Hier, ces pensées m’ont bouffé le cerveau après m’être pris de plein fouet les critiques d’Ushi. Il ne s’était jamais permis ce genre de remarques jusqu’alors. Ai-je déçu ceux que j’aime le plus ?
C’est à ce moment-là que la soirée a pris une direction inattendue. Il y avait cette fille se trémoussant à quelques mètres de moi, qui n’était pas mon genre. Trop maquillée, trop apprêtée, trop tout, mais sexy, indéniablement. La fameuse cliente de Chris. Malgré l’étau qui me comprimait le cerveau, j’ai vite compris qu’elle avait jeté son dévolu sur moi. Je ne peux pas nier qu’un frisson de désir m’a parcouru à la vue de ses longues jambes et de ses petits seins hauts et fermes, son parfum capiteux s’enroulant autour de moi.
J’étais déterminé à rentrer, et la fille insistait. Soudain, je l’ai vu, malgré la faible luminosité : un grain de beauté posé à la lisière de son décolleté, telle une offrande… Je me suis demandé pourquoi je tergiversais. Cette inconnue m’offrait un moyen d’oublier quelques instants les tourments qui engluaient mon esprit, je n’avais pas de raison de m’en priver.
Je me suis laissé bercer par la sensualité du moment. Nous avons dansé longtemps.
Des flashs crépitent dans mon esprit, pareils à un rêve érotique.
Ses yeux outrageusement maquillés. Sa bouche brillante. Les mèches dorées qui caressaient ses épaules.
Mon cœur s’est emballé. Elle était très douée, et moi, je n’avais eu aucune relation sexuelle depuis des mois, j’étais plus que fébrile.
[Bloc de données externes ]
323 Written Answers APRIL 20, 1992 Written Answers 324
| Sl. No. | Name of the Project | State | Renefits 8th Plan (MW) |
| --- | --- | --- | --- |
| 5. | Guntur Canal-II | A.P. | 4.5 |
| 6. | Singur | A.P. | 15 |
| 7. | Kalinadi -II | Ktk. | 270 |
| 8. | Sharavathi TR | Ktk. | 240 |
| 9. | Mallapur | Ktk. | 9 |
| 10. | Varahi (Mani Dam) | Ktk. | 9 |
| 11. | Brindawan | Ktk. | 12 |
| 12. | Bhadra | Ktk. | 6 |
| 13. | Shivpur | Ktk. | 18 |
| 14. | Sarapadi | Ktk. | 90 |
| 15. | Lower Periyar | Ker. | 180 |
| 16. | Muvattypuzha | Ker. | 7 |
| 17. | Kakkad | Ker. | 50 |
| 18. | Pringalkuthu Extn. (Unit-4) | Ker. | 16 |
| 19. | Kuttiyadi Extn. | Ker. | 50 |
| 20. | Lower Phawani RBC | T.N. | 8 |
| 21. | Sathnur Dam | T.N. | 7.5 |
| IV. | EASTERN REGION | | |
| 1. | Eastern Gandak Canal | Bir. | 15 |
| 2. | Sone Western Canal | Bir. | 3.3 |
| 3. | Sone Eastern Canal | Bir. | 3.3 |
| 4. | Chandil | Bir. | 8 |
Elle me manipulait comme un pantin, et j’avais besoin de ça, d’être une marionnette entre ses mains. Qu’elle décide de nous conduire dans cette cour me convenait très bien. Nous avons baisé (je ne vois pas d’autre mot) avec sauvagerie.
Et puis je me suis retrouvé tout seul comme un con. Elle a disparu de ma vie aussi vite qu’elle y est entrée.
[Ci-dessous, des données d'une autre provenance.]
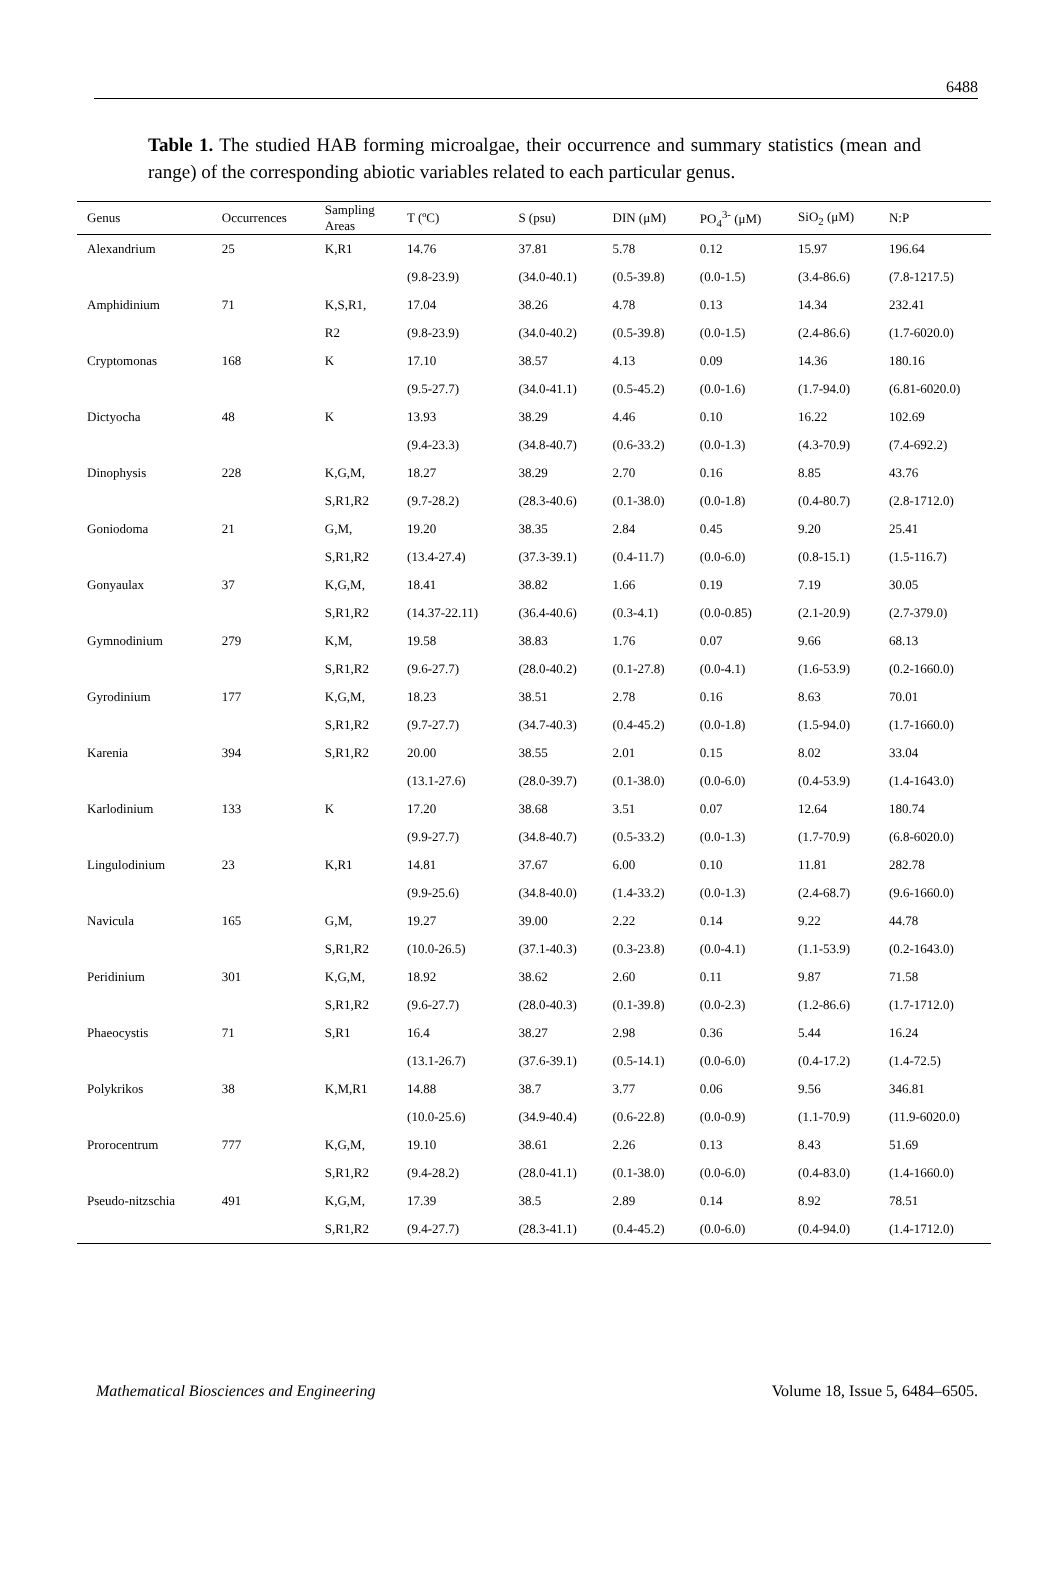6488
Table 1. The studied HAB forming microalgae, their occurrence and summary statistics (mean and range) of the corresponding abiotic variables related to each particular genus.
| Genus | Occurrences | Sampling Areas | T (ºC) | S (psu) | DIN (μM) | PO<sub>4</sub><sup>3-</sup> (μM) | SiO<sub>2</sub> (μM) | N:P |
| --- | --- | --- | --- | --- | --- | --- | --- | --- |
| Alexandrium | 25 | K,R1 | 14.76 | 37.81 | 5.78 | 0.12 | 15.97 | 196.64 |
| | | | (9.8-23.9) | (34.0-40.1) | (0.5-39.8) | (0.0-1.5) | (3.4-86.6) | (7.8-1217.5) |
| Amphidinium | 71 | K,S,R1, | 17.04 | 38.26 | 4.78 | 0.13 | 14.34 | 232.41 |
| | | R2 | (9.8-23.9) | (34.0-40.2) | (0.5-39.8) | (0.0-1.5) | (2.4-86.6) | (1.7-6020.0) |
| Cryptomonas | 168 | K | 17.10 | 38.57 | 4.13 | 0.09 | 14.36 | 180.16 |
| | | | (9.5-27.7) | (34.0-41.1) | (0.5-45.2) | (0.0-1.6) | (1.7-94.0) | (6.81-6020.0) |
| Dictyocha | 48 | K | 13.93 | 38.29 | 4.46 | 0.10 | 16.22 | 102.69 |
| | | | (9.4-23.3) | (34.8-40.7) | (0.6-33.2) | (0.0-1.3) | (4.3-70.9) | (7.4-692.2) |
| Dinophysis | 228 | K,G,M, | 18.27 | 38.29 | 2.70 | 0.16 | 8.85 | 43.76 |
| | | S,R1,R2 | (9.7-28.2) | (28.3-40.6) | (0.1-38.0) | (0.0-1.8) | (0.4-80.7) | (2.8-1712.0) |
| Goniodoma | 21 | G,M, | 19.20 | 38.35 | 2.84 | 0.45 | 9.20 | 25.41 |
| | | S,R1,R2 | (13.4-27.4) | (37.3-39.1) | (0.4-11.7) | (0.0-6.0) | (0.8-15.1) | (1.5-116.7) |
| Gonyaulax | 37 | K,G,M, | 18.41 | 38.82 | 1.66 | 0.19 | 7.19 | 30.05 |
| | | S,R1,R2 | (14.37-22.11) | (36.4-40.6) | (0.3-4.1) | (0.0-0.85) | (2.1-20.9) | (2.7-379.0) |
| Gymnodinium | 279 | K,M, | 19.58 | 38.83 | 1.76 | 0.07 | 9.66 | 68.13 |
| | | S,R1,R2 | (9.6-27.7) | (28.0-40.2) | (0.1-27.8) | (0.0-4.1) | (1.6-53.9) | (0.2-1660.0) |
| Gyrodinium | 177 | K,G,M, | 18.23 | 38.51 | 2.78 | 0.16 | 8.63 | 70.01 |
| | | S,R1,R2 | (9.7-27.7) | (34.7-40.3) | (0.4-45.2) | (0.0-1.8) | (1.5-94.0) | (1.7-1660.0) |
| Karenia | 394 | S,R1,R2 | 20.00 | 38.55 | 2.01 | 0.15 | 8.02 | 33.04 |
| | | | (13.1-27.6) | (28.0-39.7) | (0.1-38.0) | (0.0-6.0) | (0.4-53.9) | (1.4-1643.0) |
| Karlodinium | 133 | K | 17.20 | 38.68 | 3.51 | 0.07 | 12.64 | 180.74 |
| | | | (9.9-27.7) | (34.8-40.7) | (0.5-33.2) | (0.0-1.3) | (1.7-70.9) | (6.8-6020.0) |
| Lingulodinium | 23 | K,R1 | 14.81 | 37.67 | 6.00 | 0.10 | 11.81 | 282.78 |
| | | | (9.9-25.6) | (34.8-40.0) | (1.4-33.2) | (0.0-1.3) | (2.4-68.7) | (9.6-1660.0) |
| Navicula | 165 | G,M, | 19.27 | 39.00 | 2.22 | 0.14 | 9.22 | 44.78 |
| | | S,R1,R2 | (10.0-26.5) | (37.1-40.3) | (0.3-23.8) | (0.0-4.1) | (1.1-53.9) | (0.2-1643.0) |
| Peridinium | 301 | K,G,M, | 18.92 | 38.62 | 2.60 | 0.11 | 9.87 | 71.58 |
| | | S,R1,R2 | (9.6-27.7) | (28.0-40.3) | (0.1-39.8) | (0.0-2.3) | (1.2-86.6) | (1.7-1712.0) |
| Phaeocystis | 71 | S,R1 | 16.4 | 38.27 | 2.98 | 0.36 | 5.44 | 16.24 |
| | | | (13.1-26.7) | (37.6-39.1) | (0.5-14.1) | (0.0-6.0) | (0.4-17.2) | (1.4-72.5) |
| Polykrikos | 38 | K,M,R1 | 14.88 | 38.7 | 3.77 | 0.06 | 9.56 | 346.81 |
| | | | (10.0-25.6) | (34.9-40.4) | (0.6-22.8) | (0.0-0.9) | (1.1-70.9) | (11.9-6020.0) |
| Prorocentrum | 777 | K,G,M, | 19.10 | 38.61 | 2.26 | 0.13 | 8.43 | 51.69 |
| | | S,R1,R2 | (9.4-28.2) | (28.0-41.1) | (0.1-38.0) | (0.0-6.0) | (0.4-83.0) | (1.4-1660.0) |
| Pseudo-nitzschia | 491 | K,G,M, | 17.39 | 38.5 | 2.89 | 0.14 | 8.92 | 78.51 |
| | | S,R1,R2 | (9.4-27.7) | (28.3-41.1) | (0.4-45.2) | (0.0-6.0) | (0.4-94.0) | (1.4-1712.0) |
Mathematical Biosciences and Engineering Volume 18, Issue 5, 6484–6505.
La réalité a repris ses droits. Je n’étais vraiment pas fier de moi. Sauter une fille dans une courette jonchée de mégots ne fait pas partie de mes moments de gloire. C’était bon, évidemment, mais ça n’a rien résolu. Je n’ai jamais agi comme ça auparavant : mon comportement avec les femmes s’apparente plus à la cour galante d’un autre siècle qu’aux standards d’aujourd’hui. Ushi me traite sans cesse de papi. Comme si c’était dépassé de vouloir parler avant de coucher.
La seule information que j’ai pu obtenir de Chris à propos de la blonde, c’est qu’on la surnomme Mint. Alors, merci, Mint, pour cette heure hors du temps pendant laquelle j’ai oublié jusqu’à mon nom.
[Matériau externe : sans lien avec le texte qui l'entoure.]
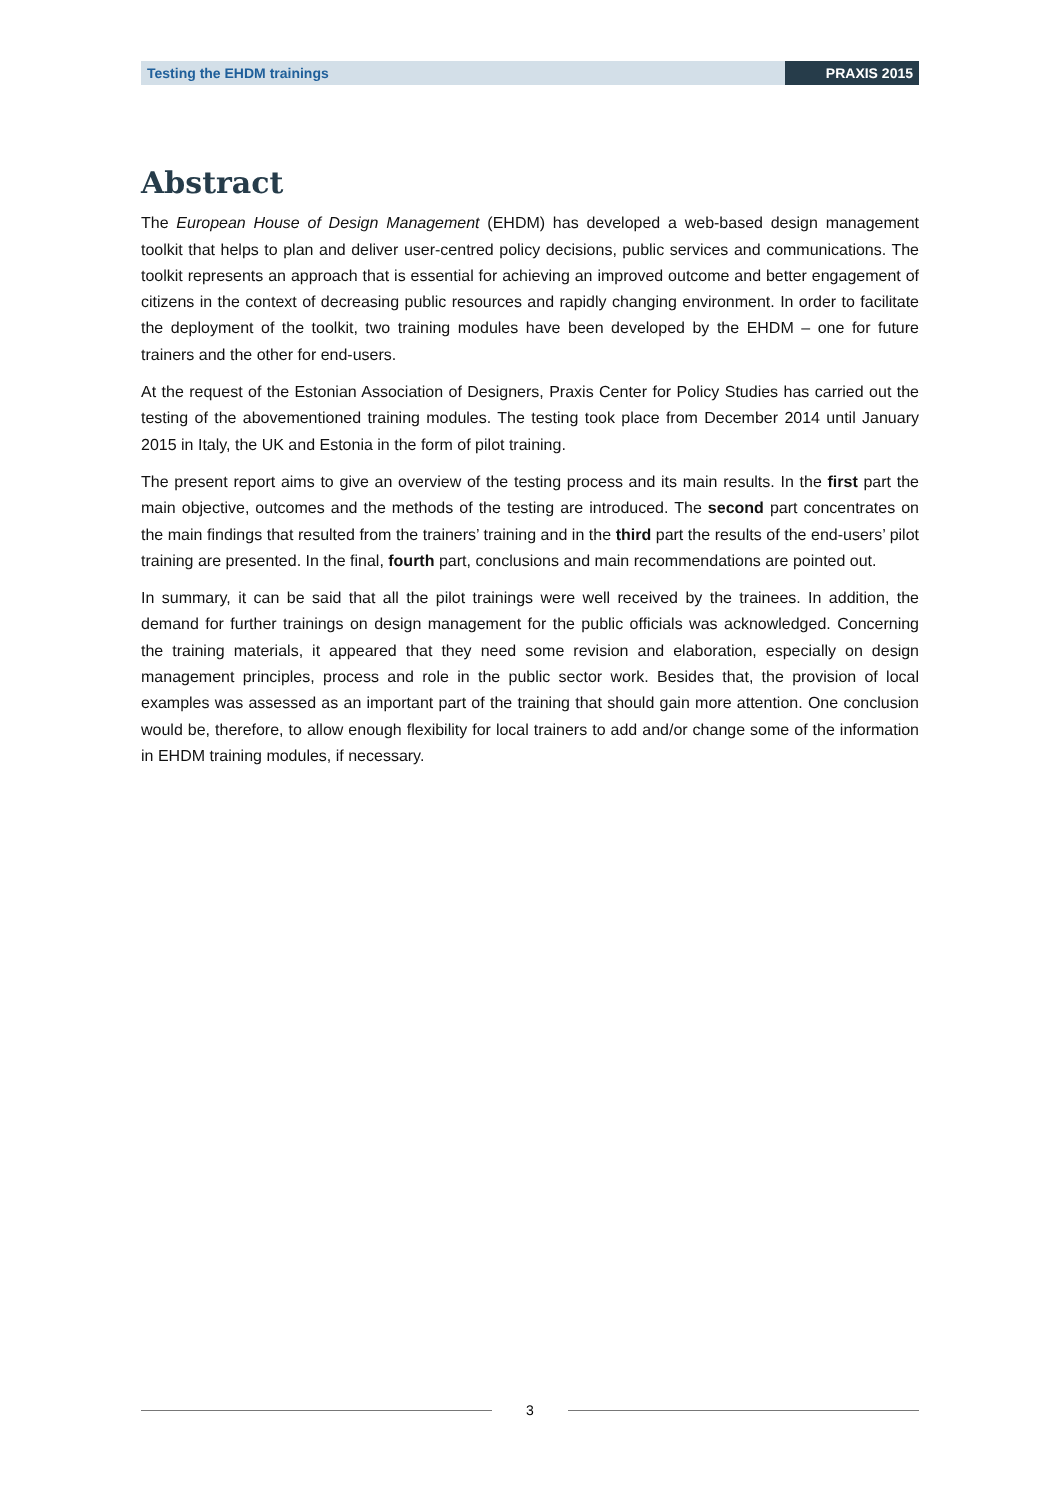Testing the EHDM trainings PRAXIS 2015
Abstract
The European House of Design Management (EHDM) has developed a web-based design management toolkit that helps to plan and deliver user-centred policy decisions, public services and communications. The toolkit represents an approach that is essential for achieving an improved outcome and better engagement of citizens in the context of decreasing public resources and rapidly changing environment. In order to facilitate the deployment of the toolkit, two training modules have been developed by the EHDM – one for future trainers and the other for end-users.
At the request of the Estonian Association of Designers, Praxis Center for Policy Studies has carried out the testing of the abovementioned training modules. The testing took place from December 2014 until January 2015 in Italy, the UK and Estonia in the form of pilot training.
The present report aims to give an overview of the testing process and its main results. In the first part the main objective, outcomes and the methods of the testing are introduced. The second part concentrates on the main findings that resulted from the trainers’ training and in the third part the results of the end-users’ pilot training are presented. In the final, fourth part, conclusions and main recommendations are pointed out.
In summary, it can be said that all the pilot trainings were well received by the trainees. In addition, the demand for further trainings on design management for the public officials was acknowledged. Concerning the training materials, it appeared that they need some revision and elaboration, especially on design management principles, process and role in the public sector work. Besides that, the provision of local examples was assessed as an important part of the training that should gain more attention. One conclusion would be, therefore, to allow enough flexibility for local trainers to add and/or change some of the information in EHDM training modules, if necessary.
3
Je frissonne soudain ; un caleçon et un tee-shirt ne suffisent pas pour un temps aussi frais. Fini les tropiques, Oli !
Plongé dans mes pensées, je n’ai pas vu que l’heure défilait. Je dois me rendre à mon mystérieux rendez-vous chez VertiG, et même si mon GPS m’indique que c’est tout proche, il faut quand même que je me grouille.
À la recherche de vêtements propres, je retourne mon sac sur le lit. Un fatras indescriptible se déverse sur les draps. Je m’empare d’un chino beige, mais ne trouve pas de haut qui puisse convenir pour un entretien. Je vais devoir remettre la chemise blanche de la cérémonie.
Je secoue le pantalon couvert de sable du Yucatán. Contrairement à ce que pense Ushi, j’ai peu fréquenté les plages, sauf à la fin du séjour. Quant aux fiestas de Cancún, je les ai fuies dès mon atterrissage. J’ai loué une chambre en périphérie de la ville et, armé d’un guide acheté dans une échoppe à touristes, je me suis organisé un périple à travers les différents sites mayas de la région.
Mon aventure a été solitaire, hormis des rencontres ponctuelles à l’occasion de mes randonnées. Je voulais me ressourcer, faire communion avec la Terre, réfléchir. Lors d’une baignade dans un cénote, un puits naturel sacré, j’ai pris conscience que ma vie n’avait pas pris le bon chemin. J’aspirais à plus, à mieux, même si j’ignorais encore à quoi exactement.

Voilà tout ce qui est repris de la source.